Task goal:
Extract all lines from the data beneath that include the word "over".

Transcribed page contents:
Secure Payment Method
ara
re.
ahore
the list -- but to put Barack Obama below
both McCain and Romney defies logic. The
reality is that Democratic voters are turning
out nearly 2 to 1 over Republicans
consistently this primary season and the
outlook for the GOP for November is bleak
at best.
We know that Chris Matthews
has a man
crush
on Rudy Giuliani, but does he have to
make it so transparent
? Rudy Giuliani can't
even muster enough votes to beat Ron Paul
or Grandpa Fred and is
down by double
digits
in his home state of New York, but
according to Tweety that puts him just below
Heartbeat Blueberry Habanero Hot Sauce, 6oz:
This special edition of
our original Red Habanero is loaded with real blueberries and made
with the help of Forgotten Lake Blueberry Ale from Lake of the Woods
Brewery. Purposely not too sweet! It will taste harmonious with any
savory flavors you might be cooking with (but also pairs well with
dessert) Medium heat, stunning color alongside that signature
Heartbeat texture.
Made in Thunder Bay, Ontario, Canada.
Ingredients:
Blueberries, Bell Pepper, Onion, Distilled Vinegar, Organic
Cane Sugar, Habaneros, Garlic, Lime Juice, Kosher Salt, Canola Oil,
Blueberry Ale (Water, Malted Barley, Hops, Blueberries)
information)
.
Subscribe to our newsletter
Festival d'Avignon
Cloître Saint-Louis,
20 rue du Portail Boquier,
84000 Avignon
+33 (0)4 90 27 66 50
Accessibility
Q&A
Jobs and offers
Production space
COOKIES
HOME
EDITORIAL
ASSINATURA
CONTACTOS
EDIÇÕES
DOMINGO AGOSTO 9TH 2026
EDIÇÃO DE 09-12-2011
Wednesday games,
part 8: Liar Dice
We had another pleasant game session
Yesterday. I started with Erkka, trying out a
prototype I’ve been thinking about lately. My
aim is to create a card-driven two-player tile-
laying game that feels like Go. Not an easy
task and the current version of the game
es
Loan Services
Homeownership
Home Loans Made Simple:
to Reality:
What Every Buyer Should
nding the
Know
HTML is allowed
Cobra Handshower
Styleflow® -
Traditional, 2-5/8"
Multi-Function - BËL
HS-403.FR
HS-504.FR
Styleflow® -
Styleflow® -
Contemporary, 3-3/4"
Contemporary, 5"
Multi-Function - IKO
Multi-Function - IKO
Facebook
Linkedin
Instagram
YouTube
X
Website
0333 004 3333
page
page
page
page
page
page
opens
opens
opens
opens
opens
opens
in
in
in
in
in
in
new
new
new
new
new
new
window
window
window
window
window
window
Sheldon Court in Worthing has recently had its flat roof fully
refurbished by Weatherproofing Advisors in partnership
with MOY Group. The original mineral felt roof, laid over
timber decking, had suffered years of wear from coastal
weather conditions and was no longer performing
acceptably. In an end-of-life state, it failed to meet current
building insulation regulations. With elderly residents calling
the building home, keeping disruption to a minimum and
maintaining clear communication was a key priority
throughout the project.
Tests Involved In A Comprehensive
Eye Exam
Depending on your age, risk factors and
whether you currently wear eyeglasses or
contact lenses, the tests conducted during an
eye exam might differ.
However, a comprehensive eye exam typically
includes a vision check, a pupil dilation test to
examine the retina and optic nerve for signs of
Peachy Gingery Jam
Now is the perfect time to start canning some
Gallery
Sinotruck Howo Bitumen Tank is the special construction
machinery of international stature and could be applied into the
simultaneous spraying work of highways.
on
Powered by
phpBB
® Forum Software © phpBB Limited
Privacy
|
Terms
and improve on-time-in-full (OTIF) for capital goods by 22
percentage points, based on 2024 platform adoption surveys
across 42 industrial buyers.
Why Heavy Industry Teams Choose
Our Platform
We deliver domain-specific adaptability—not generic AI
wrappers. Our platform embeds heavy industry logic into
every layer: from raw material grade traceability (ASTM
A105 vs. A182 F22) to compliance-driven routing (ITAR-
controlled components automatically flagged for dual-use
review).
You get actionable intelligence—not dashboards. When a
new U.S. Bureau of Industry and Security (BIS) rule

Expected answer:
out nearly 2 to 1 over Republicans
with MOY Group. The original mineral felt roof, laid over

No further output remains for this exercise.